Nach seinen letzten kommerziellen
Arbeiten, überrascht David Cronenberg mit einem experimentellen
Literatur-Film-Hybriden.
Eric Packer ist Achtundzwanzig und
Milliardär. Heute will er zum Frisör, doch der Präsident ist in
der Stadt und die Fahrt mit seiner Stretchlimo verläuft schleppend.
Während seines Trips durch New York verspekuliert er Unsummen an
Geld und seine ganze Existenz gerät gehörig ins Wanken.
Um Cronenbergs
Bezug zur Literatur zu verstehen, muss man schon sehr weit zurück
gehen. Bereits sein Vater war Schriftsteller und Verleger und auch
Cronenberg wollte schreiben. Während seines Studiums schrieb er
zahlreiche Sci-Fi-Geschichten, die aber schwerlich einen Verleger
fanden, dann packte ihn das Kino. Dennoch verfolgen uns seine
literarische Vorbilder bis ins Kino. So wagte es Cronenberg William
S. Burroughs Kultbuch „Naked Lunch“ (1991) für die Leinwand zu
adaptieren, wobei er auf eine genaue Umsetzung verzichtete und einen
Burroughs-Mix mit einem Schuss Making-Of ablieferte. Später folgte
das Meisterwerk „Crash“ (1996) nach einem Sci-Fi-Roman von James
G. Ballard. Cronenberg versetzte die Geschichte in die zeitlose
Gegenwart und beraubte sie jeglicher Wertung.
Nun, nach
zahlreichen Produktionen für die der Filmemacher nicht das Drehbuch
selbst schrieb, kommt nun mit „Cosmopolis“ ein waschechter
Cronenberg-Film zurück auf die Leinwand. Auf den ersten Blick
scheint es so, doch „Cosmopolis“ ist auch ein DeLillo-Film.

ARBEITSMATERIAL
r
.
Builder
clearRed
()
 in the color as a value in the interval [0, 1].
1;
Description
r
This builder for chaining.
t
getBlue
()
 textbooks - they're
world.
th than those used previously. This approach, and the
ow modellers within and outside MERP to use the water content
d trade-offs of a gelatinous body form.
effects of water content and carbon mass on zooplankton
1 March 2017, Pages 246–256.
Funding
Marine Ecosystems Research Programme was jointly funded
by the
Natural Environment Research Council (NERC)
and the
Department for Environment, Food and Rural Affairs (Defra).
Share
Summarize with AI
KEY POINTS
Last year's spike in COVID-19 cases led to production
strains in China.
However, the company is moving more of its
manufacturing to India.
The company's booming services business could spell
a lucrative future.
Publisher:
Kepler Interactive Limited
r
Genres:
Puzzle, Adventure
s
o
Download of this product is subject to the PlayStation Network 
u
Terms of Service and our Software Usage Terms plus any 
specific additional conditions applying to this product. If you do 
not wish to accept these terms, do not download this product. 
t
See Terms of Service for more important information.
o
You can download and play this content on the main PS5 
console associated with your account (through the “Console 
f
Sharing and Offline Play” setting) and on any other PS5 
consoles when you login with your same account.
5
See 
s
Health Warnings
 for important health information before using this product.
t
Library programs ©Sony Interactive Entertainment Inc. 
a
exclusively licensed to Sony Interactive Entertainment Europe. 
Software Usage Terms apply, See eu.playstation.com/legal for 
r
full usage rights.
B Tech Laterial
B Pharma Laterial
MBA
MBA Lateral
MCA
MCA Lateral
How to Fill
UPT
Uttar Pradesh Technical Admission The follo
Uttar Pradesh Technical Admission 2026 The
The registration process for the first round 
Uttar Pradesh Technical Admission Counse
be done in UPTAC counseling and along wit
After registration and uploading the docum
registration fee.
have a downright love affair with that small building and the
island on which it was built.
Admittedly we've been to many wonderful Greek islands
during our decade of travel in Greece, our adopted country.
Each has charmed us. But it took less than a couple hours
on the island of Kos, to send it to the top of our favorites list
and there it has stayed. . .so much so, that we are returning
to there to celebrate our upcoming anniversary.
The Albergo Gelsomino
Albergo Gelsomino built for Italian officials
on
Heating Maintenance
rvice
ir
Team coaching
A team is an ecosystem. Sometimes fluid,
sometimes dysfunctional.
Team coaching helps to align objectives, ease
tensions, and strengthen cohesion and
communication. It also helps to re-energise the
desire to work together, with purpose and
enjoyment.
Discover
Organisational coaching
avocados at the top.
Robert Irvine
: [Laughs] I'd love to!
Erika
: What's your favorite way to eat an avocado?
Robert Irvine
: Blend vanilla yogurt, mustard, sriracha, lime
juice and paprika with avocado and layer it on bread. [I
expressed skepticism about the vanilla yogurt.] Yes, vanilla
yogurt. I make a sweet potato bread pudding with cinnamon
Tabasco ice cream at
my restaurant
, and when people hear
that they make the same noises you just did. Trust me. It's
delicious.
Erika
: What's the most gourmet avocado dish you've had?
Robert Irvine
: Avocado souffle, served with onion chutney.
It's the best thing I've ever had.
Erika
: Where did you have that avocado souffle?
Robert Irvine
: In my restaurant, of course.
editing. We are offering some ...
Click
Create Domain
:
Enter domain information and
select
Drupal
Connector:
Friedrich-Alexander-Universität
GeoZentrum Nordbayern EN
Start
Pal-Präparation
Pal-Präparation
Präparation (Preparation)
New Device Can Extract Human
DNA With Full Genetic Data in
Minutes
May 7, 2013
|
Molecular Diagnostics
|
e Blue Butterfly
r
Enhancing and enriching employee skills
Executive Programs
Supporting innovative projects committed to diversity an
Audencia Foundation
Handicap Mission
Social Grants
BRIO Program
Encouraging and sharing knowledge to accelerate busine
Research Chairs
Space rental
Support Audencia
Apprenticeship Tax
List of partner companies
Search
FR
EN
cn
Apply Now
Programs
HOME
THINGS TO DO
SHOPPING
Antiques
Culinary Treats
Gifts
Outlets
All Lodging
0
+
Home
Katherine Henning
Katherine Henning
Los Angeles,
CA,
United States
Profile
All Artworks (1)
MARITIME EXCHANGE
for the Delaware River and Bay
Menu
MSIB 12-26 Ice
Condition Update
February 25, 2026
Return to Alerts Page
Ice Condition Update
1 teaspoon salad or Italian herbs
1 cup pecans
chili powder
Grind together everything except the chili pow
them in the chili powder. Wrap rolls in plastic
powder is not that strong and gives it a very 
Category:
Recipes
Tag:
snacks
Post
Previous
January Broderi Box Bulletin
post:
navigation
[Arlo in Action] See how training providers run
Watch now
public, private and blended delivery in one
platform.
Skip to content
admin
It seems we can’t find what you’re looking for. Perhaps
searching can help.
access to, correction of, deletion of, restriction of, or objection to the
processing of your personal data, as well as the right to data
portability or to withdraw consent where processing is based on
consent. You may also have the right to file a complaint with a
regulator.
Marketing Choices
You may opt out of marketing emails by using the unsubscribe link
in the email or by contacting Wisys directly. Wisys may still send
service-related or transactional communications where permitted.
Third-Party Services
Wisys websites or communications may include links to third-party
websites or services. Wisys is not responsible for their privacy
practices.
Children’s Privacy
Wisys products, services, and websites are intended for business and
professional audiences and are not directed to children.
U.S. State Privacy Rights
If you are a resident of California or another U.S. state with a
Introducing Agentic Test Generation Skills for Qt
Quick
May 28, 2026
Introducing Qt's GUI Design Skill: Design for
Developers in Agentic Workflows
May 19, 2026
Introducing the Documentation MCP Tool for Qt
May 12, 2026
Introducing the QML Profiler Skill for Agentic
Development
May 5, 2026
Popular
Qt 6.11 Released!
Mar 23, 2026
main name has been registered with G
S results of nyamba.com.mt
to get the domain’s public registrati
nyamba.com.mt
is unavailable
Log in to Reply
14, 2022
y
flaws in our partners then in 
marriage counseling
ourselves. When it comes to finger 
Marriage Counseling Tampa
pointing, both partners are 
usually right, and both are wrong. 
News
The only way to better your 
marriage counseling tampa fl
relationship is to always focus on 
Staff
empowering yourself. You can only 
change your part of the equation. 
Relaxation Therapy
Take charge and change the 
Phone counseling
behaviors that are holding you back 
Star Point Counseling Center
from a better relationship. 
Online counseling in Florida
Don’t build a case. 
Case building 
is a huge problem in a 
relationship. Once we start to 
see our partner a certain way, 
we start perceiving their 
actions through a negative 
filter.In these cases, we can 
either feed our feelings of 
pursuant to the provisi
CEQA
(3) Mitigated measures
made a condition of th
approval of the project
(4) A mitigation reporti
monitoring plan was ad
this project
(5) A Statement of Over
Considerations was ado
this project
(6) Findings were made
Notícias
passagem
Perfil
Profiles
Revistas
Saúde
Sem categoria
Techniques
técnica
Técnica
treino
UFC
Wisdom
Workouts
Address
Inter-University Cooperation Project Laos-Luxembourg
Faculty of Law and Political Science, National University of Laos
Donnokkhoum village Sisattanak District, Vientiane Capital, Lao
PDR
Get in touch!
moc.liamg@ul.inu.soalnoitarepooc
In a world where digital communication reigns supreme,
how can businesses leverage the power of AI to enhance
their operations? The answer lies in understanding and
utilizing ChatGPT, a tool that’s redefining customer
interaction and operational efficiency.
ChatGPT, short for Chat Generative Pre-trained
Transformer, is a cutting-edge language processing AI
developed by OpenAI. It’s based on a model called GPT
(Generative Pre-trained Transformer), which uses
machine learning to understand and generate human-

ARBEITSANWEISUNG
Welche Berufe übte Cronenbergs Vater laut dem Textauszug aus?

LÖSUNG
Er war Schriftsteller und Verleger.